Top of Document text

Fast-forward several months and The Statics are about to play an invite only gig of entirely new material in The Odessa Club. This is either a brave or a foolhardy decision by the band, one that risks alienating the fans they’ve previously snake charmed with songs such as Down, Holiday, Alone and Had It Too, or enticing them further with material that may make their début album. After all, there must be a reason they only want a select group of people to hear them.

So why take the risk? “For a lot of those shows we've been playing the same material or slowly adding a song here and there”, lead guitarist Daragh O’Connell tells us, “but Liam [Gardner - vox/guitar] has been writing away and he's got a mountain of songs inside his head. Rather than add one or two new songs, we decided to showcase all the new stuff together. It sounds a little different to what’s come before, it fits well together as a body of songs.”

It quickly becomes apparent where the musical differences that led previous bassist Nugent to depart may lie. Opening tracks such as I Know That You Know, Home Sweet Home and Simple As Lies indicate that The Statics have morphed away from the sunshine harmonies of their previous releases into a sterner, angrier group that’s closer to latter day Arctic Monkeys and Black Rebel Motorcycle Club than The Coral and The La’s. This is not necessarily a bad thing; the change of pace specifically suits drummer Jaqueline Campion, making the most of her aggressive style and snare work. It also maximises the potential effect of lead singer Liam Gardner’s guitar work. His guitar solos are darker, frantic and less melodic than his counterpart O’Connell’s but suit the soundscapes of the new material perfectly.

Bottom of Document text

* **Parts of the exercise**
1. According to the review of The Statics' invite-only gig, who plays drums in the band?
2. Continue the review of The Statics' invite-only gig, starting after its last sentence.

Top of Dataset records

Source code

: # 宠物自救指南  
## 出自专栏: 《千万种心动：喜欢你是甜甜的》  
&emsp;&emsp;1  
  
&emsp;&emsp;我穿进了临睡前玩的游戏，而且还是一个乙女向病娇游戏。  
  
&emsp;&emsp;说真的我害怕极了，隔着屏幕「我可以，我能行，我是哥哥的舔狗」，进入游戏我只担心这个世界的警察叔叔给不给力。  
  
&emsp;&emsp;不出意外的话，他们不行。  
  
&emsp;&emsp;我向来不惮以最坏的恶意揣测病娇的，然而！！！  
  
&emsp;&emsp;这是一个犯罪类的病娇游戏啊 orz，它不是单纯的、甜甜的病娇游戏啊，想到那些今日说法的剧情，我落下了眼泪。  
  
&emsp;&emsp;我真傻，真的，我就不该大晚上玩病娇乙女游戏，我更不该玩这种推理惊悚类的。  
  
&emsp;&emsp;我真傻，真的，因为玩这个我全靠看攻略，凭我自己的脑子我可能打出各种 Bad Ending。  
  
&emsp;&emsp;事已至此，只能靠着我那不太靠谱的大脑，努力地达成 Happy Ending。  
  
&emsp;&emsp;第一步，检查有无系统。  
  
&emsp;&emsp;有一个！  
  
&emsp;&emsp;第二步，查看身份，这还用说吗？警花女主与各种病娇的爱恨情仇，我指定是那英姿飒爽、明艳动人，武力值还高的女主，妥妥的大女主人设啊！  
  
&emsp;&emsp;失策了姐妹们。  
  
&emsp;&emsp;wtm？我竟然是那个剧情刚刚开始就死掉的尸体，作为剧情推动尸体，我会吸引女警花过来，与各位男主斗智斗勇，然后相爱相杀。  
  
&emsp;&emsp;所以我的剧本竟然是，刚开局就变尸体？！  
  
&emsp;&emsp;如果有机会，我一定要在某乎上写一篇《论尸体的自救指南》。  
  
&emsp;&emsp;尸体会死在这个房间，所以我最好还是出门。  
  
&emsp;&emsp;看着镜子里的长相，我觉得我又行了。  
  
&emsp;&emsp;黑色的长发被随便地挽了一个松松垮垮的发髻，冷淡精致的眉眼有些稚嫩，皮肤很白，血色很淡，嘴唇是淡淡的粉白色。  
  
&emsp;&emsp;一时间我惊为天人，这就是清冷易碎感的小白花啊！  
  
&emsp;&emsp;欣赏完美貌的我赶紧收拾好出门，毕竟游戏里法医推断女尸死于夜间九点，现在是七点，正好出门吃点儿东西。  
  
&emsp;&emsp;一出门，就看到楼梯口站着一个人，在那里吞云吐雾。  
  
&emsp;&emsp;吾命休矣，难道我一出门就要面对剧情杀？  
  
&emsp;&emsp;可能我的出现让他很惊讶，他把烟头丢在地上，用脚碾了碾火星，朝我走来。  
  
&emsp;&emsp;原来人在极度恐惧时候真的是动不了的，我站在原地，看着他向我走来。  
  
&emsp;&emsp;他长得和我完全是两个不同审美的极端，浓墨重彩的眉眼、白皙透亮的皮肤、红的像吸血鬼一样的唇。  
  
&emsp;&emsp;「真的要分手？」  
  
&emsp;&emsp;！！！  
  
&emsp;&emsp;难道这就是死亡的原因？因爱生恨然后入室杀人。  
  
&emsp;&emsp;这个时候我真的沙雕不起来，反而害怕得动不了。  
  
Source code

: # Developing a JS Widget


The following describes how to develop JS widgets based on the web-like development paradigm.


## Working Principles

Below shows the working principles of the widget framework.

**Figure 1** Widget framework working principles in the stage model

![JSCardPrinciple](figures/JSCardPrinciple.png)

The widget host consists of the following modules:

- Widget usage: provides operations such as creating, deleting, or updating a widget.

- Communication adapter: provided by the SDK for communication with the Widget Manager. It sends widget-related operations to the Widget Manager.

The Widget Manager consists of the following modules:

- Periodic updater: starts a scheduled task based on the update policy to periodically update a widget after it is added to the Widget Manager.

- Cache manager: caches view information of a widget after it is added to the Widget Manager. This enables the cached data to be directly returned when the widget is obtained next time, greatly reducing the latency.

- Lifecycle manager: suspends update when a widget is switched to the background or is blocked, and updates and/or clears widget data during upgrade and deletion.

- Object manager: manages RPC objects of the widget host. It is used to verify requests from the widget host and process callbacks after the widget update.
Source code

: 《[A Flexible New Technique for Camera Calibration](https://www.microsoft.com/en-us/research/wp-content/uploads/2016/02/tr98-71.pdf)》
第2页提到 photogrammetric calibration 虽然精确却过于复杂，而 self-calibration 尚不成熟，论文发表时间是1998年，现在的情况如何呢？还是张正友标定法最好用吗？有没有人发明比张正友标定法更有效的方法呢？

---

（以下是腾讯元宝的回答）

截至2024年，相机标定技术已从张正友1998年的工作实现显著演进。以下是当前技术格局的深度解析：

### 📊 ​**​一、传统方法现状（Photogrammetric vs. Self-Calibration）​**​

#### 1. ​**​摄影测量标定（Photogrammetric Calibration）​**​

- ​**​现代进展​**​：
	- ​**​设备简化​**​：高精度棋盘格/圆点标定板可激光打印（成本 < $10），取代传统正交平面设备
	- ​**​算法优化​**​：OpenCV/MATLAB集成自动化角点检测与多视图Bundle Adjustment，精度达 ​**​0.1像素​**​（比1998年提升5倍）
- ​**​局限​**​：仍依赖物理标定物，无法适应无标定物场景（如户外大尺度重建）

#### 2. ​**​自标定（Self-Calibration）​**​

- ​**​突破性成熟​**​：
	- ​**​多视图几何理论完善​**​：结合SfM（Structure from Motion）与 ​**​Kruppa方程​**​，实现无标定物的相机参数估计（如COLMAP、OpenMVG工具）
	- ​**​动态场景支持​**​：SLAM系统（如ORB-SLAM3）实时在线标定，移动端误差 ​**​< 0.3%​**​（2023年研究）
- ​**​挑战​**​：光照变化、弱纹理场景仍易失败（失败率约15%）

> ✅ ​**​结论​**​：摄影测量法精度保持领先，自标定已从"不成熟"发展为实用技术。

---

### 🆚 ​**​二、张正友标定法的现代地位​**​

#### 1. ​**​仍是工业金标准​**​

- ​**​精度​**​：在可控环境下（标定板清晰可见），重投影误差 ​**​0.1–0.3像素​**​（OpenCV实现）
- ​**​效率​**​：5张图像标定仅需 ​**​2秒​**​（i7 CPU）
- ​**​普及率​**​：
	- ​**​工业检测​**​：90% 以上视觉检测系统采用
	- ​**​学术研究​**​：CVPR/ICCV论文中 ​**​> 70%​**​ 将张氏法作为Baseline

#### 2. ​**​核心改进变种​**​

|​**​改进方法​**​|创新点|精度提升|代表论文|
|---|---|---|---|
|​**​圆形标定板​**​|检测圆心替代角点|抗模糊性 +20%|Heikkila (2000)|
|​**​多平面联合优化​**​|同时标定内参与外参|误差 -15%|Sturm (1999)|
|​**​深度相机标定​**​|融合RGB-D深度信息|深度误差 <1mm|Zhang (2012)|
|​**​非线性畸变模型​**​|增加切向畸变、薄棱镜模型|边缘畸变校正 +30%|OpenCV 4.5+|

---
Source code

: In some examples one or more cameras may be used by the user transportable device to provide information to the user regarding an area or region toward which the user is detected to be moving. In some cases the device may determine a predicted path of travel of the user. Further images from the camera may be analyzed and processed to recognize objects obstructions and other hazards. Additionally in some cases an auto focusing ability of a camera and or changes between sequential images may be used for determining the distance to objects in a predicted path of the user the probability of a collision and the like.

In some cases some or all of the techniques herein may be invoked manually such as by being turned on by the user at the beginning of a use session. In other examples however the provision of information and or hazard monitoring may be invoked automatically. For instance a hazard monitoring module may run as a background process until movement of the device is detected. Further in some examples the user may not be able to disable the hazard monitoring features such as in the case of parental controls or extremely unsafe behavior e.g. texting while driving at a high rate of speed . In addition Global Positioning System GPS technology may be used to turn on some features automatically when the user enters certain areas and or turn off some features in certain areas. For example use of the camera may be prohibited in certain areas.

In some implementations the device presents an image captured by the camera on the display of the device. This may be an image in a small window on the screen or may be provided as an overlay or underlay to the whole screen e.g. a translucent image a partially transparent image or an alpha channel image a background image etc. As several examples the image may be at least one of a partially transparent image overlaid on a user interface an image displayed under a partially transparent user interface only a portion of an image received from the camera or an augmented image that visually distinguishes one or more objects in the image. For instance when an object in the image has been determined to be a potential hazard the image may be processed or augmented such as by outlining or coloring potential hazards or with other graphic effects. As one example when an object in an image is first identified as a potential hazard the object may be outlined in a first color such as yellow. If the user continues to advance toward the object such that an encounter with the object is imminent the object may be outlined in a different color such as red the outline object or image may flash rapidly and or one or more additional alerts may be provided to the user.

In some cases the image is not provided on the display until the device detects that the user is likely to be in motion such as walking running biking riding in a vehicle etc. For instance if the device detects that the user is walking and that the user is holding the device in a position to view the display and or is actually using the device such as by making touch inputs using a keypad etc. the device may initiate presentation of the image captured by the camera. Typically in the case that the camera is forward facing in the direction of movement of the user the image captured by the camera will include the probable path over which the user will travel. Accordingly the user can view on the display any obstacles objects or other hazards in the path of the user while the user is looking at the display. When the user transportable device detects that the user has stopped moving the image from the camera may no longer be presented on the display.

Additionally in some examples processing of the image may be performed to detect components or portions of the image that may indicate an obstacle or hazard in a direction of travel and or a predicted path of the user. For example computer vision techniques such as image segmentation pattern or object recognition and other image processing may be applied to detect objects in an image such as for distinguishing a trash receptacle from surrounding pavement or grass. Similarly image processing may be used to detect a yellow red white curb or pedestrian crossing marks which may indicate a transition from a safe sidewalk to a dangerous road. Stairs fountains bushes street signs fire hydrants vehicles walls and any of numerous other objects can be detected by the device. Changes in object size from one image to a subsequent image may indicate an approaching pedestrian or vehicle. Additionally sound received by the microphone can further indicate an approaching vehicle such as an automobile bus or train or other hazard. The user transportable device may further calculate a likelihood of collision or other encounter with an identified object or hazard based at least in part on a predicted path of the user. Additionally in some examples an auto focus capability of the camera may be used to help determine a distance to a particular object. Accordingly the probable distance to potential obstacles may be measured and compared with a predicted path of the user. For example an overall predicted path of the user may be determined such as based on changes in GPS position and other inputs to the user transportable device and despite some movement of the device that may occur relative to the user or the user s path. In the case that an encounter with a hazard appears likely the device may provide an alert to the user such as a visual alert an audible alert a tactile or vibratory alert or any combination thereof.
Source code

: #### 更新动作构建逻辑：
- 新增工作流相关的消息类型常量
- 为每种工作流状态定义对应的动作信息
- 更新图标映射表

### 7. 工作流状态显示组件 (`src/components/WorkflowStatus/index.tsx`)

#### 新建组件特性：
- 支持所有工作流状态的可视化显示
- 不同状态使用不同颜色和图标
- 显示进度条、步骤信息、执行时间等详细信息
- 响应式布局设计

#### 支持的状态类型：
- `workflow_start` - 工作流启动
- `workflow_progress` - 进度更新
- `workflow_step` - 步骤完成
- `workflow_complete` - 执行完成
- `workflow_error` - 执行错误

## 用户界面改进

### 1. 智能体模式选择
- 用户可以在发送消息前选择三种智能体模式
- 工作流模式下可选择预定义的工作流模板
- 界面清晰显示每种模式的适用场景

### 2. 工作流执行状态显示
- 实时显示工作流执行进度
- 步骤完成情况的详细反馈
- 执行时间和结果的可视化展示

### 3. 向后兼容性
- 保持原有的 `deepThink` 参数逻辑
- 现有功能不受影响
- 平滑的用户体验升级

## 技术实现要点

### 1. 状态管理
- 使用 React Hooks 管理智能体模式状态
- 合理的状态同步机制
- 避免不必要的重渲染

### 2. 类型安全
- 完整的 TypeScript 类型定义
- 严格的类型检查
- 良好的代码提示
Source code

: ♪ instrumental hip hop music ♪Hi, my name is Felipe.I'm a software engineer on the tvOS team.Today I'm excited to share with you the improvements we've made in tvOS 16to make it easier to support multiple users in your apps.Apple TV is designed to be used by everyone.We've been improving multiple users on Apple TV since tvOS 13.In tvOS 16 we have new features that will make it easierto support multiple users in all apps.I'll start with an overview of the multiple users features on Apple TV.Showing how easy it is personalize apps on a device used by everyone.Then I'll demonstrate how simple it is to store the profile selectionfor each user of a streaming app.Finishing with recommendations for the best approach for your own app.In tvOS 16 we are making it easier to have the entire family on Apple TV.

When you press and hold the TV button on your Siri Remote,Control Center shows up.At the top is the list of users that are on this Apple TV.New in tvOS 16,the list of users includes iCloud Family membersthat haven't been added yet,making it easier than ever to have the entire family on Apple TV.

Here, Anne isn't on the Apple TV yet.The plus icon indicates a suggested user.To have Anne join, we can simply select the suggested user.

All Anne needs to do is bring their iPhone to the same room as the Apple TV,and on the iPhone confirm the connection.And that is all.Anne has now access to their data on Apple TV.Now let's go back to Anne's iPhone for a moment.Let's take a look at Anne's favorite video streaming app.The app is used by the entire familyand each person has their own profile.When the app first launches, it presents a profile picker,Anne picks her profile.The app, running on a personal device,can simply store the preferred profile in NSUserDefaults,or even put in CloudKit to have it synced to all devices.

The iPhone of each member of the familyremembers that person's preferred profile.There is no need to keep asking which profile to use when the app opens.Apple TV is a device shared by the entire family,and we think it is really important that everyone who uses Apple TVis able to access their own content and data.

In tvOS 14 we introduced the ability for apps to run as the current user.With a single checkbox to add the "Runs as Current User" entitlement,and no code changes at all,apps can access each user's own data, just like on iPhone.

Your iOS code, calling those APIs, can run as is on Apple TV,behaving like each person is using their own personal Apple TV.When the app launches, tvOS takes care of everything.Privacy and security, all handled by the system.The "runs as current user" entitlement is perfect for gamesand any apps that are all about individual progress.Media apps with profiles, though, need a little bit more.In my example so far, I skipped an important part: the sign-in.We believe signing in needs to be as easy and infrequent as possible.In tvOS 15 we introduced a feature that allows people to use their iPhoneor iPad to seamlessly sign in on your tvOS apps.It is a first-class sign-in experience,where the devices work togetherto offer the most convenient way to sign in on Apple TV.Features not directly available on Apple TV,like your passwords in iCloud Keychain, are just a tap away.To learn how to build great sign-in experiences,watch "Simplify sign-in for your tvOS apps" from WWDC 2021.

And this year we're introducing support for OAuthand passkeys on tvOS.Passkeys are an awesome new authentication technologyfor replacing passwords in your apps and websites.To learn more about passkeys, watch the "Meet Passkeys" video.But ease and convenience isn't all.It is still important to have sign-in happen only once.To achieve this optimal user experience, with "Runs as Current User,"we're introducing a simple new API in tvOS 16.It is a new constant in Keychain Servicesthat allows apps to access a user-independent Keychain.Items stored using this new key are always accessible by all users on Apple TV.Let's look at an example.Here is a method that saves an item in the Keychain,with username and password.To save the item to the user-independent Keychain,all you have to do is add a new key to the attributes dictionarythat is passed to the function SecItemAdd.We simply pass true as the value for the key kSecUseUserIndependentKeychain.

Bottom of Dataset records

* **Response list**
1. Jaqueline Campion

2.
...they’ve refused to play it safe and pushed themselves in new directions creatively when it would have been safer and easier to continue down the sonic path they were on

“Songs like Holiday and Hidden Pigeon have been heading in that direction,” says O'Connell of the new heavier sound. “I think it’s just a natural progression. We're progressing as a band and we want people to come with us. We're delighted that [the crowd] was so positive. Writing and playing new music is what keeps us going and like any musician or band that we listen to, while we can love their back catalogue we're also excited for new material.”

Though there was definitely some palpable trepidation in The Odessa to begin with, The Statics eventually brought the room with them thanks to Light Shattered Light - a successful melding of the old and new sound - and potential singles Goodbye, Fake Sorrow and Babe // Superstar. They seem vigorous and fully-formed in comparison to some of the earlier material in the set that seems like a steppingstone in the band's transition from pop to rock rather than portraying a fully realized metamorphosis of sound.

However, The Statics’ can be quite proud; they’ve refused to play it safe and pushed themselves in new directions creatively when it would have been safer and easier to continue down the sonic path they were on. They now have two albums worth of material coming from vastly different directions. The question is, do they meld the two worlds together or separate them completely? Whatever they decide, we don’t envy them their decision.